I hereby declare this the official theme of the whimpering, pathetic, anti-atheist backlash of 2009: there are Deep Rifts in atheism. It’s all over the place, and it’s a little weird.
YOU would think, wouldn’t you, that one of the principal attractions of atheism would be the complete absence of schisms. Where the devout always seem to be working themselves up into a frenzy over some obscure theological point, non-believers can glide through life, absolved, as they are, of the need to negotiate the terms of their disbelief. If there’s no God, there is no message. And if there’s no message, then there’s nothing much to argue about.
Well, we do have a complete absence of schisms, because we don’t any central dogma or doctrine. I wish this weren’t so difficult for the believers to understand.
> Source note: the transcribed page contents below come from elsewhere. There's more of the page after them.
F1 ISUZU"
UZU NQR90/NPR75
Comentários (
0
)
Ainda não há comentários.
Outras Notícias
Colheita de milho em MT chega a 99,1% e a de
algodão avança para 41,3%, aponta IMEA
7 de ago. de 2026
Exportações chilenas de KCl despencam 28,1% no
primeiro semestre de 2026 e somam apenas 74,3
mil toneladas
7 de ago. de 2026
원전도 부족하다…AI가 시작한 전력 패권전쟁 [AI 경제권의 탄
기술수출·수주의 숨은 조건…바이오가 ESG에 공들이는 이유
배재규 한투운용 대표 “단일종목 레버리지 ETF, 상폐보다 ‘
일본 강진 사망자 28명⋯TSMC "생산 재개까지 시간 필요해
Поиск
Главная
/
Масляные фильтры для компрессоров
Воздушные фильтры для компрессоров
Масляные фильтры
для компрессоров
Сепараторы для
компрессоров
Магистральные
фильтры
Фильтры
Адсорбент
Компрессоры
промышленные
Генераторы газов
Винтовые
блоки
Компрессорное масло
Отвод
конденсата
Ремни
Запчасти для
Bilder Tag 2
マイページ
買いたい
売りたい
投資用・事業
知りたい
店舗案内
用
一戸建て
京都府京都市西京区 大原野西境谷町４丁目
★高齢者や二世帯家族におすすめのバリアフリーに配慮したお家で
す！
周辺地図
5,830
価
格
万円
Each of us has our own, individual goals and follows their unique paths to understanding. Nobody is looking at Paul Kurtz and Christopher Hitchens and saying that they’re so different that they can’t both be atheists. There is no atheist pope, no atheist catechism, no atheist holy book.
And nothing to argue about? Oh, we have and always will have a million things to argue over — it’s just that they tend not to be whether Jesus was of the similar or same substance as God, but instead about real world politics and about ideas that matter. As anybody who has attended a meeting of atheists knows, we love to argue. We’re ordinary human beings in that regard, despite repeated claims by apologists for religion that godless and faithful are different species. Really, when I’m on my deathbed, if my wife wants to keep me going for a little longer, all she has to do is bring in editorials like that by Dani Garavelli, and I’ll cling to life as long as my middle finger and my snarling muscles are still functional.
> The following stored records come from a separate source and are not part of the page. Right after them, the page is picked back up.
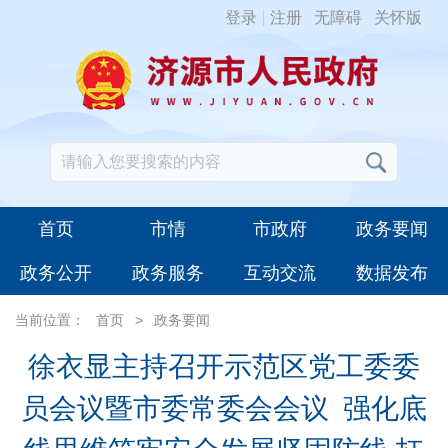
登录
注册
无障碍
关怀版
首页
市情
市政府
政务要闻
政务公开
政务服务
互动交流
数据发布
当前位置：
首页
>
政务要闻
徐衣显主持召开示范区党工委委
员会议暨市委常委会会议 强化底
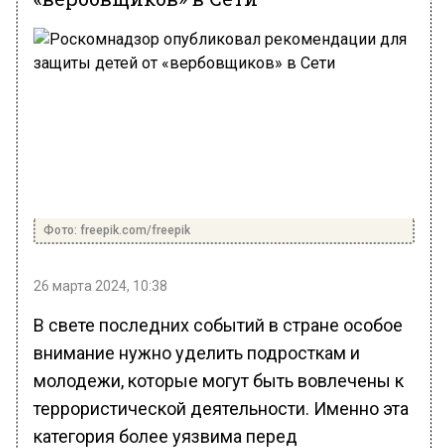
Фото: freepik.com/freepik
26 марта 2024, 10:38
В свете последних событий в стране особое
внимание нужно уделить подросткам и
молодежи, которые могут быть вовлечены к
террористической деятельности. Именно эта
категория более уязвима перед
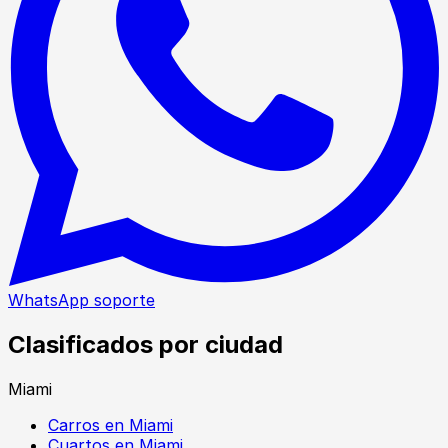
WhatsApp soporte
Clasificados por ciudad
Miami
Carros en Miami
Cuartos en Miami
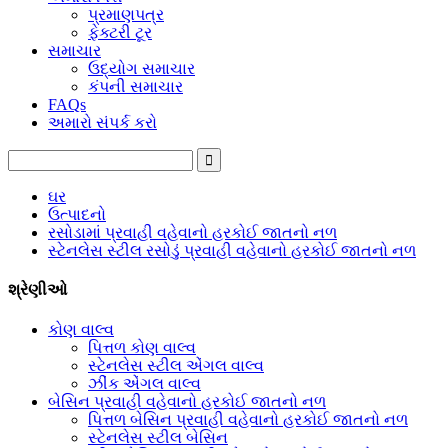
પ્રમાણપત્ર
ફેક્ટરી ટૂર
સમાચાર
ઉદ્યોગ સમાચાર
કંપની સમાચાર
FAQs
અમારો સંપર્ક કરો
ઘર
ઉત્પાદનો
રસોડામાં પ્રવાહી વહેવાનો હરકોઈ જાતનો નળ
સ્ટેનલેસ સ્ટીલ રસોડું પ્રવાહી વહેવાનો હરકોઈ જાતનો નળ
શ્રેણીઓ
કોણ વાલ્વ
પિત્તળ કોણ વાલ્વ
સ્ટેનલેસ સ્ટીલ એંગલ વાલ્વ
ઝીંક એંગલ વાલ્વ
બેસિન પ્રવાહી વહેવાનો હરકોઈ જાતનો નળ
પિત્તળ બેસિન પ્રવાહી વહેવાનો હરકોઈ જાતનો નળ
સ્ટેનલેસ સ્ટીલ બેસિન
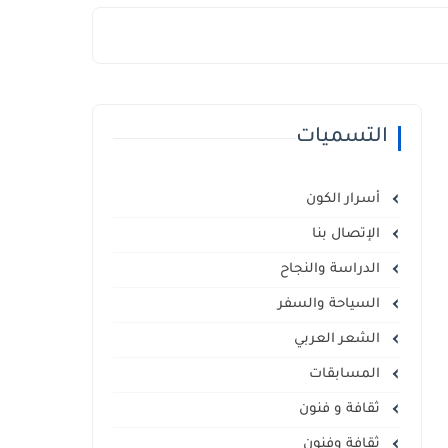
التسميات
أسرار الكون
الإتصال بنا
الدراسة والنجاح
السياحة والسفر
الشعر العربي
المسابقات
ثقافة و فنون
ثقافة وفنون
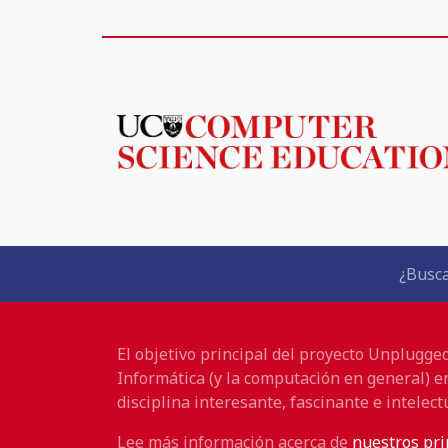
¿Busca
El objetivo principal del proyecto Unplugge
Informática (y la computación en general) e
disciplina interesante, fascinante e intelec
Lee más información acerca de
nuestros pri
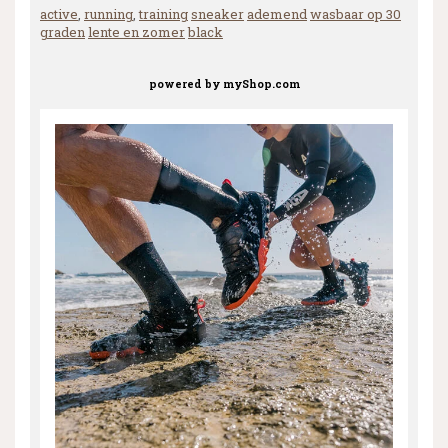
active
,
running
,
training
sneaker
ademend
wasbaar op 30
graden
lente en zomer
black
powered by
myShop.com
This Garavelli person is so oblivious to reality, though, it’s the kind of thing to keep me jazzed up for whole minutes.
Despite this, atheism was last week rent by disagreement, proving that the need for petty, internecine squabbling runs deeper in the psyche than the need to find meaning in existence. The question that is dividing its leading proponents is how much they should be evangelising about their lack of faith. Should they adopt a live-and-let-live approach to the religious? Or should they be shouting their atheism from the rooftops in an attempt to get all the blinkered throwbacks to see the light?
Oh, just last week. We’ve been unified, until just then, huh? So Madalyn Murray O’Hair, to name one example, united all atheists under one banner, and no one ever criticized her approach? We’ve been bickering over strategy as long as atheists have been a visible part of the culture; Garavelli is remarkably uninformed if he thinks dissent just popped up last week. One of the things that has provided fuel for discussion on this blog has been constant disagreement with other godless partisans who want the mob to go one way (usually to a more complacent silence) than I want them to go — so we engage in healthy, sometimes ferocious, open argument. So what? This is our strength. We offer competing solutions, and we’ll see in the end which one is most successful.
Go read Ophelia Benson’s discussion of this issue. It ain’t a schism. It’s not something that should provide apologists any solace at all; they should regard us atheists as diverse barbarians who gird themselves for war at birth, and train themselves with a lifetime of fierce strife among themselves and against our weak, whiny foes. It’s our nature to wield a wicked pen and rouse ourselves to rhetorical battle at the flimsiest slight; it should be no comfort to the frightened faitheists and followers of cultie fallacies. They should fear us, instead.